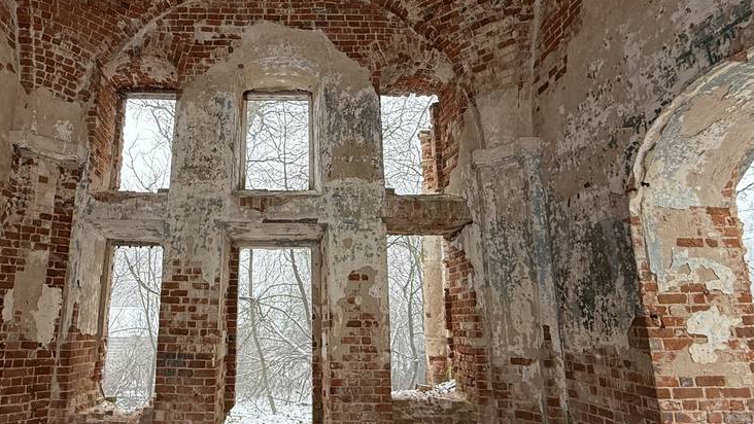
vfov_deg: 46.0
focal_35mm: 25
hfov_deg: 72.8
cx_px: 284
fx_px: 500
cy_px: 208
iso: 80
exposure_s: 1/99
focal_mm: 2.22
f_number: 2.2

=-=-=

* Your instructions
Each line from the one with "focal_35mm: 25" through the last line of the records above must be retyped exactly, and no other line may be given.

* Your response
focal_35mm: 25
hfov_deg: 72.8
cx_px: 284
fx_px: 500
cy_px: 208
iso: 80
exposure_s: 1/99
focal_mm: 2.22
f_number: 2.2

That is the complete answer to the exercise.